DeepCopy is an autogenerated deepcopy function, copying the receiver, creating a new InferenceConfig.

func (*InferenceConfig) DeepCopyInto ¶ added in v0.1.0

func (in *InferenceConfig) DeepCopyInto(out *InferenceConfig)

DeepCopyInto is an autogenerated deepcopy function, copying the receiver, writing into out. in must be non-nil.

type ModelClaim ¶

type ModelClaim struct {
	// ModelName represents the name of the Model.
	ModelName ModelName `json:"modelName,omitempty"`
	// InferenceFlavors represents a list of flavors with fungibility support
	// to serve the model.
	// If set, The flavor names should be a subset of the model configured flavors.
	// If not set, Model configured flavors will be used by default.
	// +optional
	InferenceFlavors []FlavorName `json:"inferenceFlavors,omitempty"`
}

ModelClaim represents claiming for one model.

func (*ModelClaim) DeepCopy ¶

func (in *ModelClaim) DeepCopy() *ModelClaim

DeepCopy is an autogenerated deepcopy function, copying the receiver, creating a new ModelClaim.

func (*ModelClaim) DeepCopyInto ¶

func (in *ModelClaim) DeepCopyInto(out *ModelClaim)

DeepCopyInto is an autogenerated deepcopy function, copying the receiver, writing into out. in must be non-nil.

type ModelClaims ¶ added in v0.0.6

type ModelClaims struct {
	// Models represents a list of models with roles specified, there maybe
	// multiple models here to support state-of-the-art technologies like
	// speculative decoding, then one model is main(target) model, another one
	// is draft model.
	// +kubebuilder:validation:MinItems=1
	Models []ModelRef `json:"models,omitempty"`
	// InferenceFlavors represents a list of flavor names with fungibility supported
	// to serve the model.
	// - If not set, will employ the model configured flavors by default.
	// - If set, will lookup the flavor names following the model orders.
	// +optional
	InferenceFlavors []FlavorName `json:"inferenceFlavors,omitempty"`
}

ModelClaims represents multiple claims for different models.

func (*ModelClaims) DeepCopy ¶ added in v0.0.6

func (in *ModelClaims) DeepCopy() *ModelClaims

DeepCopy is an autogenerated deepcopy function, copying the receiver, creating a new ModelClaims.

func (*ModelClaims) DeepCopyInto ¶ added in v0.0.6

func (in *ModelClaims) DeepCopyInto(out *ModelClaims)

DeepCopyInto is an autogenerated deepcopy function, copying the receiver, writing into out. in must be non-nil.

type ModelHub ¶

type ModelHub struct {
	// Name refers to the model registry, such as huggingface.
	// +kubebuilder:default=Huggingface
	// +kubebuilder:validation:Enum={Huggingface,ModelScope}
	// +optional
	Name *string `json:"name,omitempty"`
	// ModelID refers to the model identifier on model hub,
	// such as meta-llama/Meta-Llama-3-8B.
	ModelID string `json:"modelID,omitempty"`
	// Filename refers to a specified model file rather than the whole repo.

▸ Data extracts

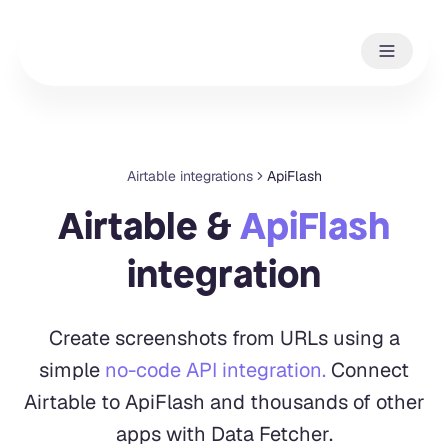
Airtable integrations
ApiFlash
Airtable &
ApiFlash
integration
Create screenshots from URLs using a
simple
no-code API integration.
Connect
Airtable to ApiFlash and thousands of other
apps with Data Fetcher.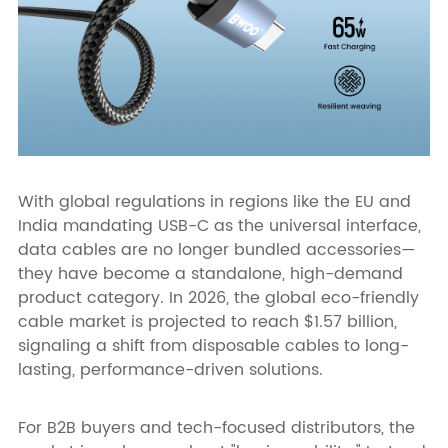
With global regulations in regions like the EU and
India mandating USB-C as the universal interface,
data cables are no longer bundled accessories—
they have become a standalone, high-demand
product category. In 2026, the global eco-friendly
cable market is projected to reach $1.57 billion,
signaling a shift from disposable cables to long-
lasting, performance-driven solutions.
For B2B buyers and tech-focused distributors, the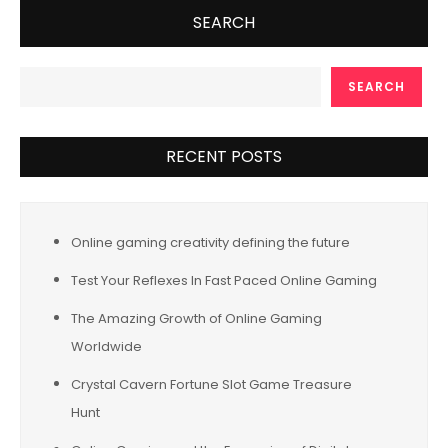
SEARCH
SEARCH
RECENT POSTS
Online gaming creativity defining the future
Test Your Reflexes In Fast Paced Online Gaming
The Amazing Growth of Online Gaming
Worldwide
Crystal Cavern Fortune Slot Game Treasure
Hunt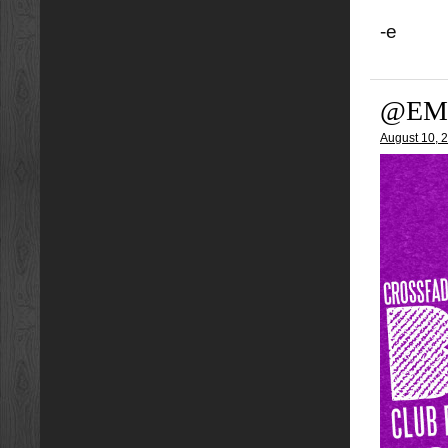
-e
@EM
August 10, 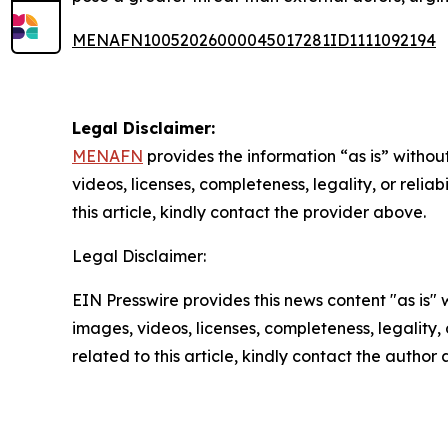
MENAFN10052026000045017281ID1111092194
Legal Disclaimer:
MENAFN
provides the information “as is” without
videos, licenses, completeness, legality, or reliab
this article, kindly contact the provider above.
Legal Disclaimer:
EIN Presswire provides this news content "as is" 
images, videos, licenses, completeness, legality, o
related to this article, kindly contact the author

▸ Exercise requirements
Extend the Go API reference on ModelClaim and ModelHub, continuing right after its final line.

▸ Output of the exercise
	// This is helpful to download a specified GGUF model rather than downloading
	// the whole repo which includes all kinds of quantized models.
	// TODO: this is only supported with Huggingface, add support for ModelScope
	// in the near future.
	// Note: once filename is set, allowPatterns and ignorePatterns should be left unset.
	Filename *string `json:"filename,omitempty"`
	// Revision refers to a Git revision id which can be a branch name, a tag, or a commit hash.
	// +kubebuilder:default=main
	// +optional
	Revision *string `json:"revision,omitempty"`
	// AllowPatterns refers to files matched with at least one pattern will be downloaded.
	// +optional
	AllowPatterns []string `json:"allowPatterns,omitempty"`
	// IgnorePatterns refers to files matched with any of the patterns will not be downloaded.
	// +optional
	IgnorePatterns []string `json:"ignorePatterns,omitempty"`
}

ModelHub represents the model registry for model downloads.

func (*ModelHub) DeepCopy ¶

func (in *ModelHub) DeepCopy() *ModelHub

DeepCopy is an autogenerated deepcopy function, copying the receiver, creating a new ModelHub.

func (*ModelHub) DeepCopyInto ¶

func (in *ModelHub) DeepCopyInto(out *ModelHub)

DeepCopyInto is an autogenerated deepcopy function, copying the receiver, writing into out. in must be non-nil.

type ModelName ¶

type ModelName string

type ModelRef ¶ added in v0.1.0

type ModelRef struct {
	// Name represents the model name.
	Name ModelName `json:"name"`
	// Role represents the model role once more than one model is required.
	// Such as a draft role, which means running with SpeculativeDecoding,
	// and default arguments for backend will be searched in backendRuntime
	// with the name of speculative-decoding.
	// +kubebuilder:validation:Enum={main,draft}
	// +kubebuilder:default=main
	// +optional
	Role *ModelRole `json:"role,omitempty"`
}

ModelRef refers to a created Model with it's role.

func (*ModelRef) DeepCopy ¶ added in v0.1.0

func (in *ModelRef) DeepCopy() *ModelRef

DeepCopy is an autogenerated deepcopy function, copying the receiver, creating a new ModelRef.

func (*ModelRef) DeepCopyInto ¶ added in v0.1.0

func (in *ModelRef) DeepCopyInto(out *ModelRef)

DeepCopyInto is an autogenerated deepcopy function, copying the receiver, writing into out. in must be non-nil.

type ModelRole ¶ added in v0.0.6

type ModelRole string

const (
	// MainRole represents the main model, if only one model is required,
	// it must be the main model. Only one main model is allowed.
	MainRole ModelRole = "main"
	// DraftRole represents the draft model in speculative decoding,
	// the main model is the target model then.
	DraftRole ModelRole = "draft"
	// LoraRole represents the lora model.
	LoraRole ModelRole = "lora"
)

type ModelSource ¶

type ModelSource struct {
	// ModelHub represents the model registry for model downloads.
	// +optional
	ModelHub *ModelHub `json:"modelHub,omitempty"`
	// URI represents a various kinds of model sources following the uri protocol, protocol://<address>, e.g.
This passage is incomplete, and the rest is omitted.